Here, it seems, is the original source (.pdf) of Eliot's comment:
This famous parody was originally an entry in a New Statesman contest. 'Most parodies of one's own work strike one as very poor,' Mr. Eliot writes. 'In fact one is apt to think one could parody oneself much better. (As a matter of fact some critics have said that I have done so.) But there is one which deserves the success it has had, Henry Reed's Chard Whitlow.' Broadness is the sin of most Eliot parodies; Mr. Reed's alone seems to me to escape it. The one following, by 'Myra Buttle,' who is a Cambridge don, does not. I have included it because it is funny and because I thought some sample of The Sweeniad should be given.
(I apologize for the lousy scan from Parodies. I need to report that misbehaving copier to the library staff.)

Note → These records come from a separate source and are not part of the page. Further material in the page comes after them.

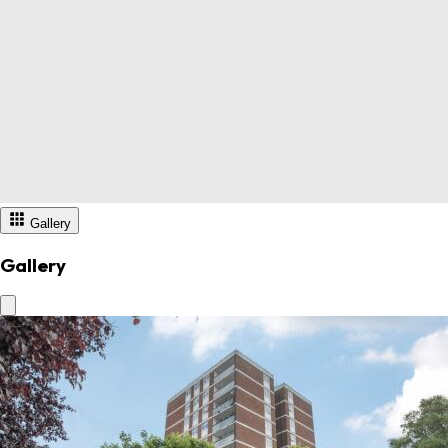
Gallery
Gallery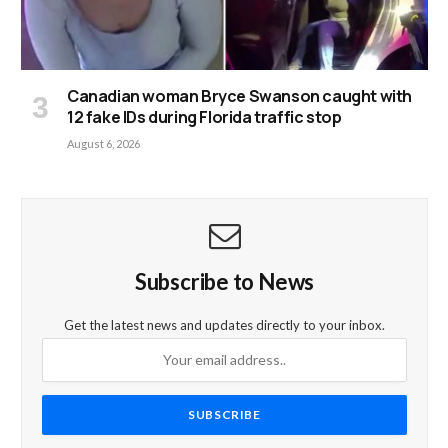
Canadian woman Bryce Swanson caught with
12 fake IDs during Florida traffic stop
August 6, 2026
Subscribe to News
Get the latest news and updates directly to your inbox.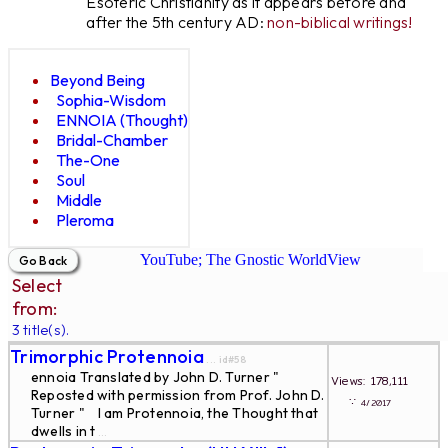
Esoteric Christianity as it appears before and
after the 5th century AD:
non-biblical writings!
Beyond Being
Sophia-Wisdom
ENNOIA (Thought)
Bridal-Chamber
The-One
Soul
Middle
Pleroma
YouTube; The Gnostic WorldView
Select
from:
3 title(s).
Trimorphic Protennoia
... id#58
ennoia Translated by John D. Turner "
Views: 178,111
Reposted with permission from Prof. John D.
∵
4/2017
Turner " I am Protennoia, the Thought that
dwells in t
...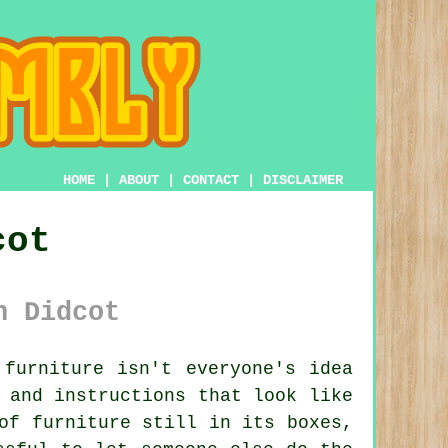
HOME
|
ABOUT
|
CONTACT
|
DISCLAIMER
cot
n Didcot
furniture isn't everyone's idea
 and instructions that look like
of furniture still in its boxes,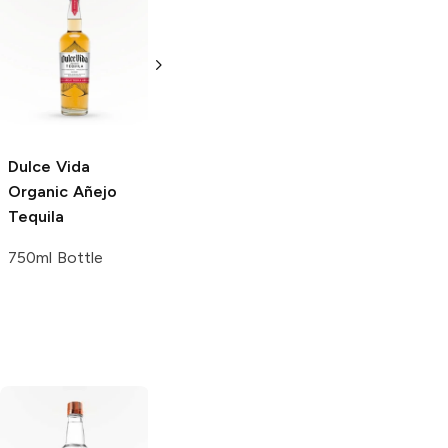
FINO Tequila
El Charro
Añejo
Añejo
Tequila
750ml Bottle
750ml Bottle
Dulce Vida
Organic
Añejo
Tequila
750ml Bottle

Alas, Mr. Macdonald does not credit or cite the source of his 'Mr. Eliot writes'. As an editor of The Partisan Review, he did have reason to correspond with Eliot, and letters from Eliot in Macdonald's papers do appear from the right time period: 1959-1960 (see the "Guide to the Dwight Macdonald Papers," 230 page .pdf, from the Manuscripts and Archives department at Yale University Library).
Macdonald is careful to include permissions for using other quoted material in his text, but none is provided for Eliot. Did he write Eliot and ask the poet's opinion of his parodists? Is Eliot's letter residing in some box at Yale?